[Saved entries]
--------------------------------------------------
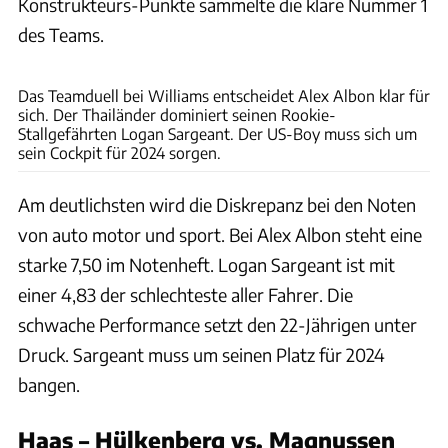
Konstrukteurs-Punkte sammelte die klare Nummer 1
des Teams.
xpb
Das Teamduell bei Williams entscheidet Alex Albon klar für
sich. Der Thailänder dominiert seinen Rookie-
Stallgefährten Logan Sargeant. Der US-Boy muss sich um
sein Cockpit für 2024 sorgen.
Am deutlichsten wird die Diskrepanz bei den Noten
von auto motor und sport. Bei Alex Albon steht eine
starke 7,50 im Notenheft. Logan Sargeant ist mit
einer 4,83 der schlechteste aller Fahrer. Die
schwache Performance setzt den 22-Jährigen unter
Druck. Sargeant muss um seinen Platz für 2024
bangen.
Haas – Hülkenberg vs. Magnussen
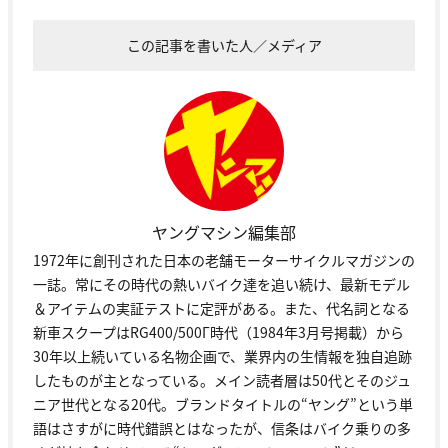
この記事を書いた人／メディア
ヤングマシン編集部
1972年に創刊された日本の老舗モーターサイクルマガジンの
一誌。常にその時代の熱いバイク達を追い続け、最新モデル
＆アイテムの実証テストに定評がある。また、代名詞となる
新車スクープはRG400/500Γ時代（1984年3月号掲載）から
30年以上続いている名物企画で、業界内の生情報を独自追跡
したものが主となっている。メイン読者層は50代とそのジュ
ニア世代となる20代。ブランドタイトルの“ヤング”という単
語はさすがに時代錯誤とはなったが、信条はバイク乗りの多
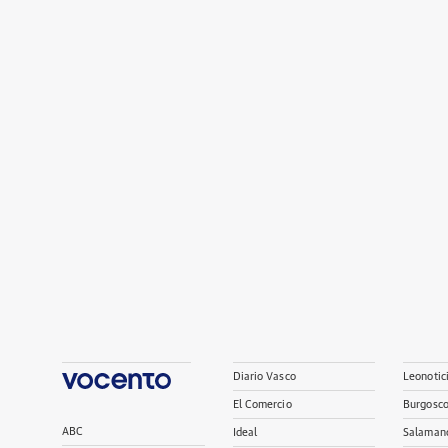
Diario Vasco
Leonotic
El Comercio
Burgosc
ABC
Ideal
Salaman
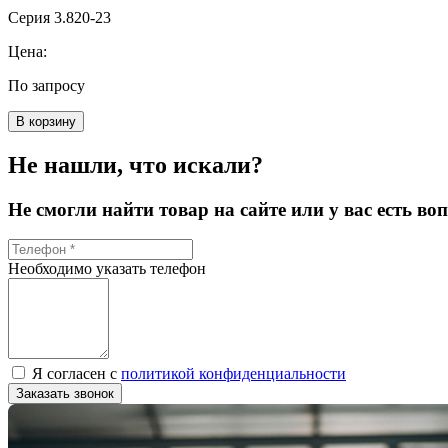
Серия 3.820-23
Цена:
По запросу
В корзину
Не нашли, что искали?
Не смогли найти товар на сайте или у вас есть в
Необходимо указать телефон
Я согласен с
политикой конфиденциальности
Заказать звонок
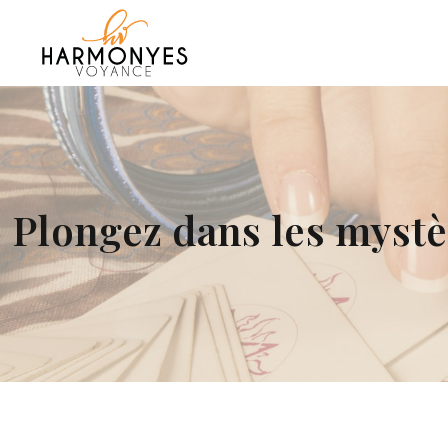
Plongez dans les mystè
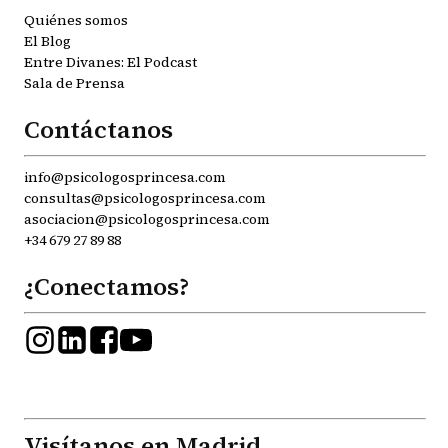
Quiénes somos
El Blog
Entre Divanes: El Podcast
Sala de Prensa
Contáctanos
info@psicologosprincesa.com
consultas@psicologosprincesa.com
asociacion@psicologosprincesa.com
+34 679 27 89 88
¿Conectamos?
Visítanos en Madrid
--------------------------------------------------
> [What the exercise asks]: Substitute "psicologos-princesa.es" for each "psicologosprincesa.com" in the records above, and write out their text again with nothing else changed. Leave the pictures out.

> [Problem solution]:
Konstrukteurs-Punkte sammelte die klare Nummer 1
des Teams.
xpb
Das Teamduell bei Williams entscheidet Alex Albon klar für
sich. Der Thailänder dominiert seinen Rookie-
Stallgefährten Logan Sargeant. Der US-Boy muss sich um
sein Cockpit für 2024 sorgen.
Am deutlichsten wird die Diskrepanz bei den Noten
von auto motor und sport. Bei Alex Albon steht eine
starke 7,50 im Notenheft. Logan Sargeant ist mit
einer 4,83 der schlechteste aller Fahrer. Die
schwache Performance setzt den 22-Jährigen unter
Druck. Sargeant muss um seinen Platz für 2024
bangen.
Haas – Hülkenberg vs. Magnussen
この記事を書いた人／メディア
ヤングマシン編集部
1972年に創刊された日本の老舗モーターサイクルマガジンの
一誌。常にその時代の熱いバイク達を追い続け、最新モデル
＆アイテムの実証テストに定評がある。また、代名詞となる
新車スクープはRG400/500Γ時代（1984年3月号掲載）から
30年以上続いている名物企画で、業界内の生情報を独自追跡
したものが主となっている。メイン読者層は50代とそのジュ
ニア世代となる20代。ブランドタイトルの“ヤング”という単
語はさすがに時代錯誤とはなったが、信条はバイク乗りの多
Diario Vasco
Leonotic
El Comercio
Burgosc
ABC
Ideal
Salaman
Серия 3.820-23
Цена:
По запросу
В корзину
Не нашли, что искали?
Не смогли найти товар на сайте или у вас есть в
Необходимо указать телефон
Я согласен с
политикой конфиденциальности
Заказать звонок
Plongez dans les mystè
Quiénes somos
El Blog
Entre Divanes: El Podcast
Sala de Prensa
Contáctanos
info@psicologos-princesa.es
consultas@psicologos-princesa.es
asociacion@psicologos-princesa.es
+34 679 27 89 88
¿Conectamos?
Visítanos en Madrid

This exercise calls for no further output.